Chefe da TotalEnergies visita Moçambique antes do reinício previsto do projeto
Patrick Pouyanné, Diretor Executivo da empresa francesa de energia TotalEnergies, reuniu-se com o Presidente moçambicano Daniel Chapo em Maputo, a 10 de Julho. A sua visita a Moçambique surgiu no meio de sinais crescentes de que a TotalEnergies se preparava para levantar a declaração de força maior que suspendeu os trabalhos no seu projeto de GNL na província de Cabo Delgado, na sequência do ataque insurgente a Palma em Março de 2021. A decisão poderá ser tomada dentro de um mês, noticiou o Zitamar News.
Moçambique "reinicia pagamentos" para apoio à contra-insurgência do Ruanda
O governo moçambicano reiniciou os pagamentos para apoiar o custo das forças de segurança ruandesas que ajudam a combater a insurgência na província de Cabo Delgado, disse a Africa Intelligence, depois de ter interrompido os pagamentos de 2 milhões de dólares por mês em Agosto de 2024. Desde meados de Junho, os pagamentos foram retomados e uma parte dos pagamentos em atraso também foi paga, mas "a situação ainda não foi completamente resolvida", segundo o relatório, que acrescenta que "parece improvável que os ruandeses sejam convidados a permanecer no país por muito mais tempo", agora que o Presidente Chapo assumiu o poder. Cabo Ligado sabe, no entanto, que Chapo se mantém firme contra a oposição à manutenção da presença militar ruandesa em Cabo Delgado, pois a sua saída poderia ser fatal para os projectos de gás no distrito de Palma. A missão ruandesa, que é parcialmente financiada pela União Europeia, custa mais de 10 milhões de dólares por mês.
Antigos oficiais moçambicanos questionados sobre a conduta da polícia nos protestos pós-eleitorais
O antigo ministro moçambicano do Interior, Pascoal Ronda, e o ex-comandante da Polícia, Bernardino Rafael, foram interrogados na semana passada pela Procuradoria-Geral da República, em Maputo, a propósito de uma queixa apresentada por organizações da sociedade civil sobre a atuação da polícia durante os protestos pós-eleitorais.
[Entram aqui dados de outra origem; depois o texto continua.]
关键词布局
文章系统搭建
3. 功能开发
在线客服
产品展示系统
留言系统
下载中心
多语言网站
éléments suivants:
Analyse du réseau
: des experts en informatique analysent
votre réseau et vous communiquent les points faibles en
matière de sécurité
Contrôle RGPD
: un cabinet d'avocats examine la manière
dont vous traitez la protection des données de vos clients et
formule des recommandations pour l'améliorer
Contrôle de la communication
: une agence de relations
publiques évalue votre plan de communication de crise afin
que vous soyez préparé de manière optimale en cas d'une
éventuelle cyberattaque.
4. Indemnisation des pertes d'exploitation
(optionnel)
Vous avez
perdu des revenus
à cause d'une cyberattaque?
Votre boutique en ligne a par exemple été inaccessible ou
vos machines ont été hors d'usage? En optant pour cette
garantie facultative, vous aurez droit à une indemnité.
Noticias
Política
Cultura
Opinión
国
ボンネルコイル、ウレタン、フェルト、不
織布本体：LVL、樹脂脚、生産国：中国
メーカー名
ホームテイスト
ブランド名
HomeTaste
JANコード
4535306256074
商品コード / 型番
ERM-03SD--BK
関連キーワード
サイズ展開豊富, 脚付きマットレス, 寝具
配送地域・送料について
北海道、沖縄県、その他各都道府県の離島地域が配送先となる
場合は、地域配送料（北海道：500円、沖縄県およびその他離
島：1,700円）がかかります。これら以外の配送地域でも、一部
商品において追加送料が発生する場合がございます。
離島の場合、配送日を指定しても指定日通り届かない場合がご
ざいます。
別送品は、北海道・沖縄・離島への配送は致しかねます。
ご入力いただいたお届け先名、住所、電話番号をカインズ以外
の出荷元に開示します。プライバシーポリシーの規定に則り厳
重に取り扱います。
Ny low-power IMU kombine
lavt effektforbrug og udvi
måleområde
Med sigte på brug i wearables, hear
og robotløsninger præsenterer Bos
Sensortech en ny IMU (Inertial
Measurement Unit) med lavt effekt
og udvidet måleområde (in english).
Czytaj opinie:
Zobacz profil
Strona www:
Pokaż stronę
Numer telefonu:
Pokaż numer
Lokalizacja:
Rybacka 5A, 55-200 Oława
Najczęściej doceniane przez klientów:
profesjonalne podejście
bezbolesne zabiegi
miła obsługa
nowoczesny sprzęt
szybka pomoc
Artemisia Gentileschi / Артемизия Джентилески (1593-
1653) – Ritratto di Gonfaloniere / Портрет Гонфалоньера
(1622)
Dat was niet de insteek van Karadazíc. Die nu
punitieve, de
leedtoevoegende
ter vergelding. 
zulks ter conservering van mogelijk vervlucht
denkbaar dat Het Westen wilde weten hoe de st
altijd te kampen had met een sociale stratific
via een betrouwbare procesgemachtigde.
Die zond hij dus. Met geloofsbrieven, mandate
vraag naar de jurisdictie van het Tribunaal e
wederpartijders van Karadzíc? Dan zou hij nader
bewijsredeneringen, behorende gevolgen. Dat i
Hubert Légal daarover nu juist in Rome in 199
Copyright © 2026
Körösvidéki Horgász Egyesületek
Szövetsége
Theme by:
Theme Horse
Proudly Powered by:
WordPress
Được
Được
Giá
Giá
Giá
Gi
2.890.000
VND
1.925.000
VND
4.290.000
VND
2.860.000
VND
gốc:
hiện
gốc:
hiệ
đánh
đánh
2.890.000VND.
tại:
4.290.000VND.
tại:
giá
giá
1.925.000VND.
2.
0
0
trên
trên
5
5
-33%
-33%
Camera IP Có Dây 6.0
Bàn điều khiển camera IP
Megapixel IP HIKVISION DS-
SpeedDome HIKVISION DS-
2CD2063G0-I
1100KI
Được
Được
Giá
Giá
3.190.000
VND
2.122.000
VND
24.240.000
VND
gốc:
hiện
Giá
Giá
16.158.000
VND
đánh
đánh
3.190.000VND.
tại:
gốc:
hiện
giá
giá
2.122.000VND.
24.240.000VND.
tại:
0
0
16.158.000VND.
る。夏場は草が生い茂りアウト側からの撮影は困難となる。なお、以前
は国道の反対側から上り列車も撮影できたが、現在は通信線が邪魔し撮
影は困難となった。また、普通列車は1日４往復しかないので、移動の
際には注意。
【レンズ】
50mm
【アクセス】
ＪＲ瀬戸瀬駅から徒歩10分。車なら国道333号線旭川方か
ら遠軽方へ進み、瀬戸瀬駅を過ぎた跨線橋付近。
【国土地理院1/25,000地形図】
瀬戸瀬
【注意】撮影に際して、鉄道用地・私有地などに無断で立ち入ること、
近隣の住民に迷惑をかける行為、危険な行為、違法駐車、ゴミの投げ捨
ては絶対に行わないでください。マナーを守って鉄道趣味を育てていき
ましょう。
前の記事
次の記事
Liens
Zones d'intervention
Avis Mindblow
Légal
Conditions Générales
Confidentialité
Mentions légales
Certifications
Rafael foi acusado de ser responsável pela morte de 65 cidadãos e pelo ferimento de mais de 1.000 pessoas, numa queixa apresentada pelo Centro para a Democracia e Direitos Humanos (CDD) em Novembro do ano passado.
O ativista social Wilker Dias também apresentou uma queixa contra Rafael e Ronda, exigindo que sejam responsabilizados pelas mortes ocorridas durante os protestos. A sessão de nove horas de Rafael foi descrita como uma audiência inicial, e mais pessoas deverão ser interrogadas antes de o Ministério Público considerar possíveis acusações ou medidas coercivas.